ASSIGNMENT: Please print, exactly, only the lines in the entries below from the line that has "of the following" through the line that has "Virtual CPU version". Pictures don't go in.

ENTRIES SHOWN:
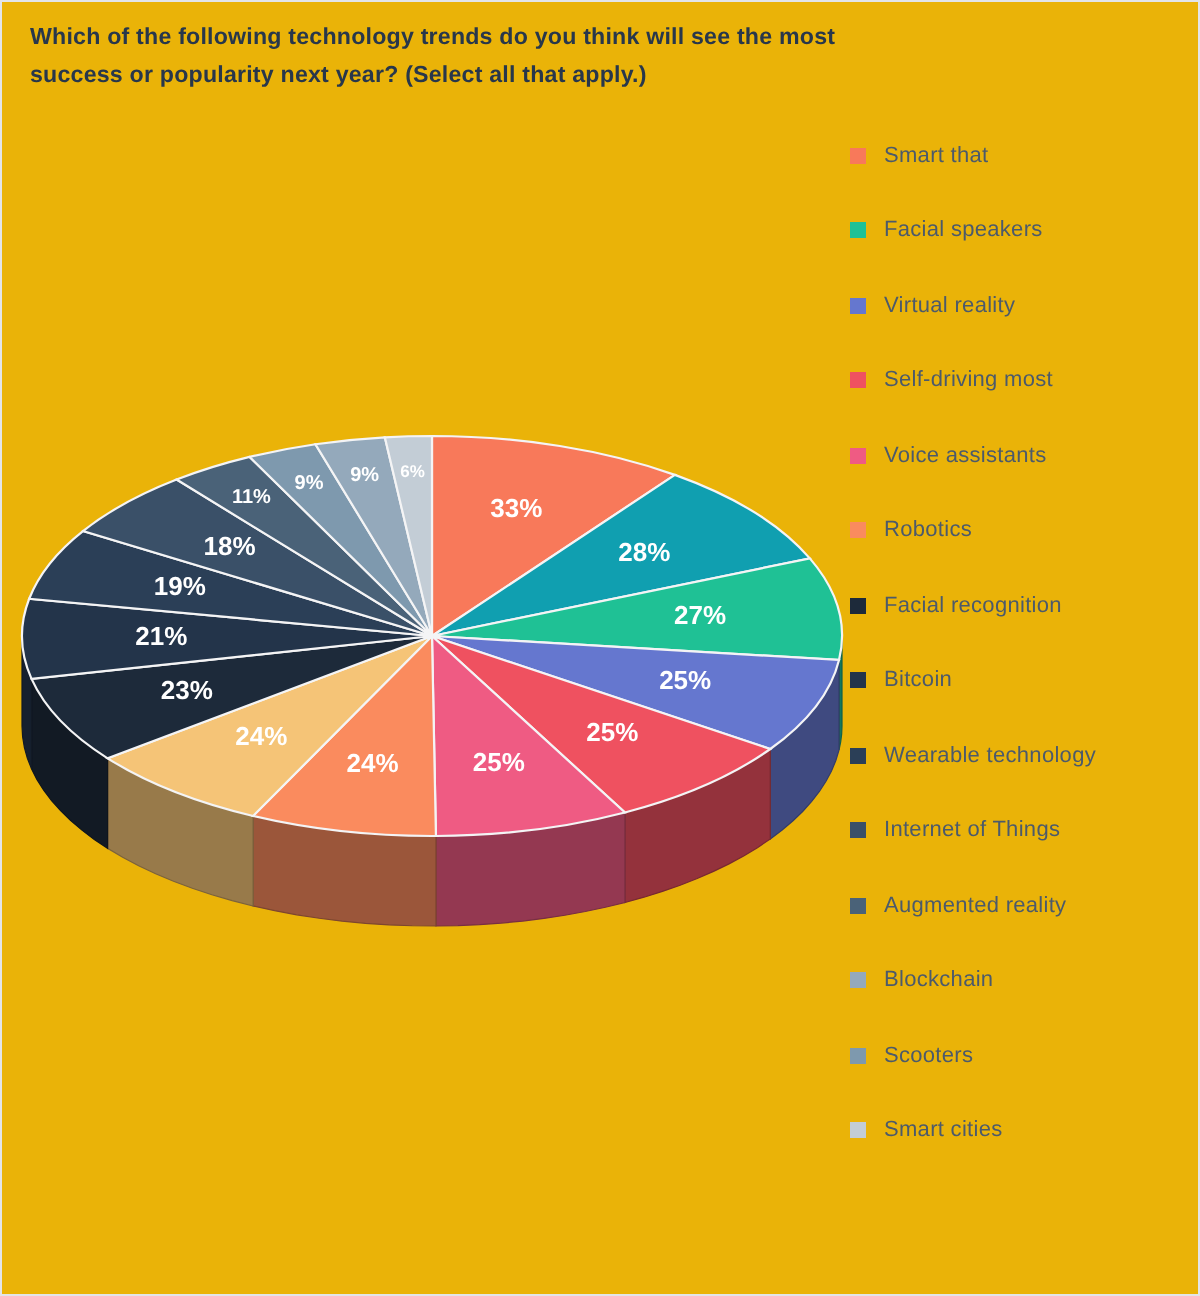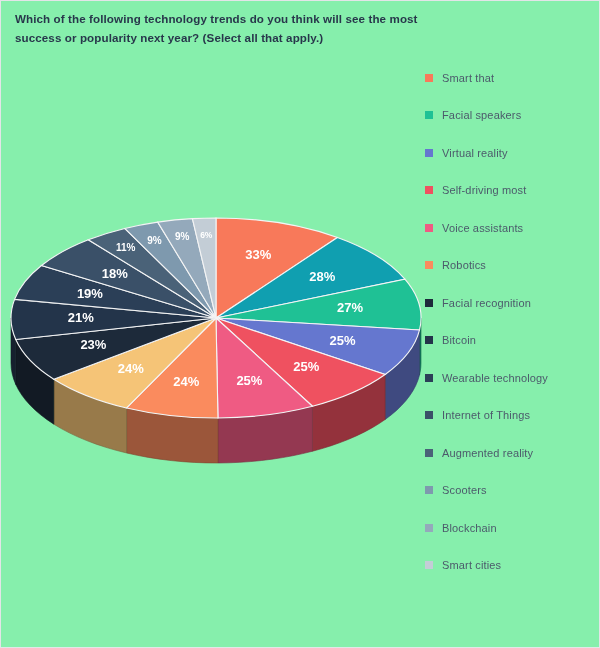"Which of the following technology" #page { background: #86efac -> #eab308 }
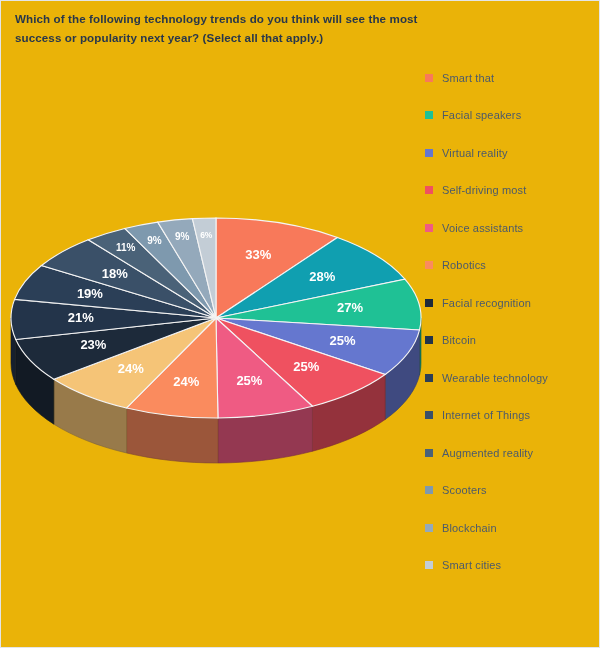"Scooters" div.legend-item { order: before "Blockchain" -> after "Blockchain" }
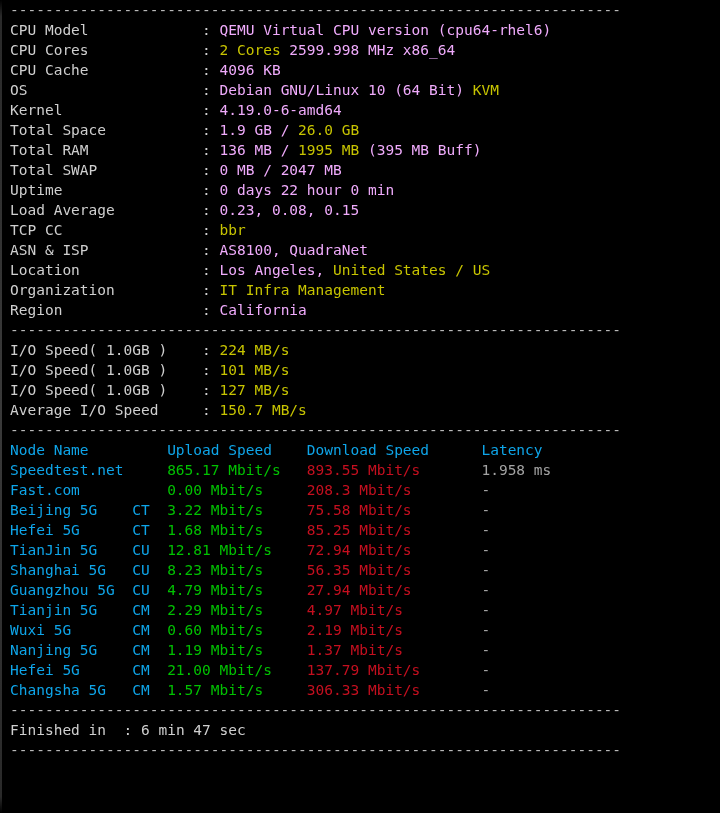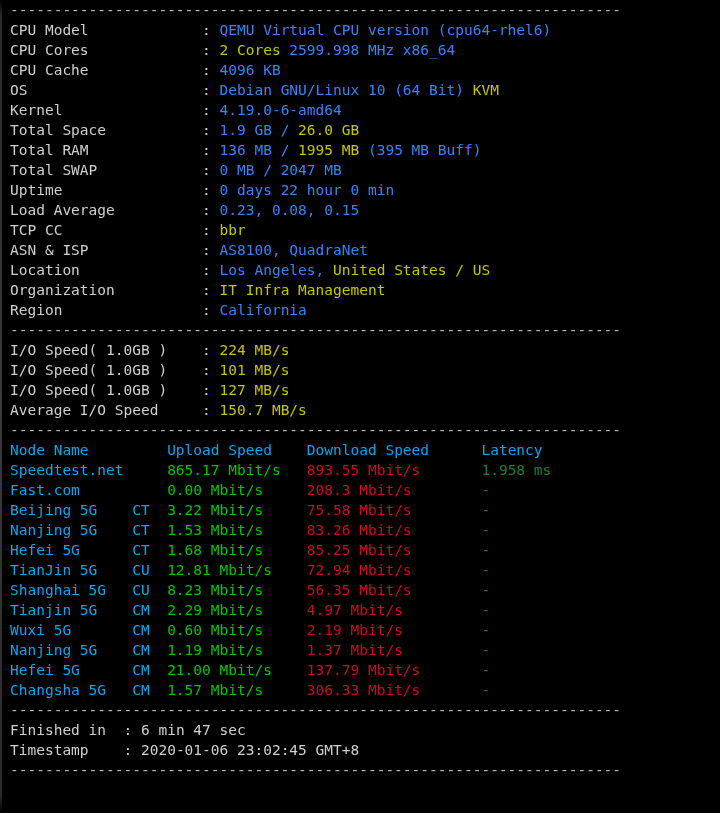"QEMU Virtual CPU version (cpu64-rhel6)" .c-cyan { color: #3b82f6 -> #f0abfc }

...

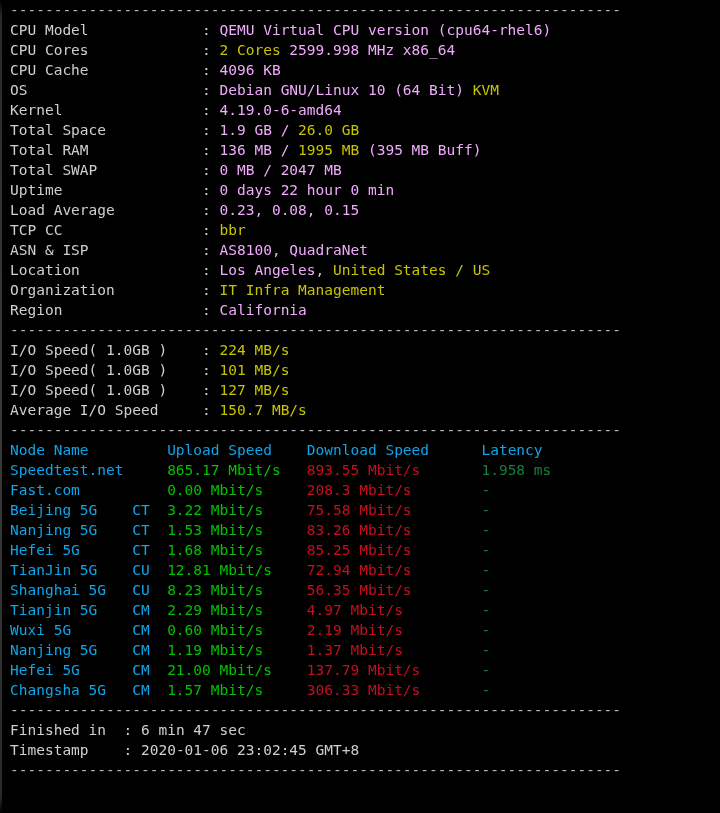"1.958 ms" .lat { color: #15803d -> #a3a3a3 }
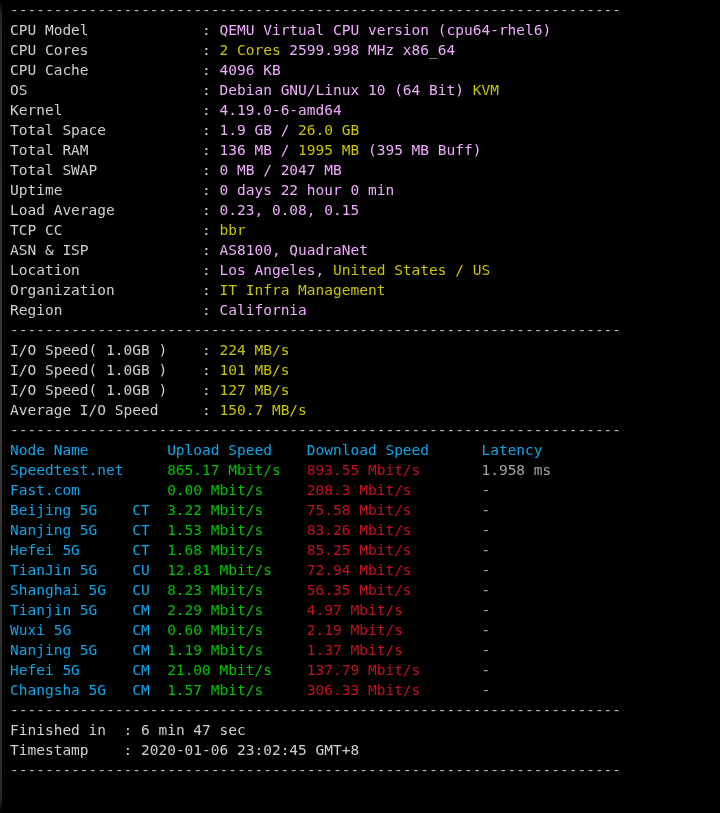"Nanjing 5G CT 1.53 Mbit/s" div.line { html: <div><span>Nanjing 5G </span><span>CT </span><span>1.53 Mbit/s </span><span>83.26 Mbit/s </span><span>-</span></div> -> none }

ANSWER SPACE:
"Which of the following technology" #page { background: #86efac -> #eab308 }
"Scooters" div.legend-item { order: before "Blockchain" -> after "Blockchain" }
"QEMU Virtual CPU version (cpu64-rhel6)" .c-cyan { color: #3b82f6 -> #f0abfc }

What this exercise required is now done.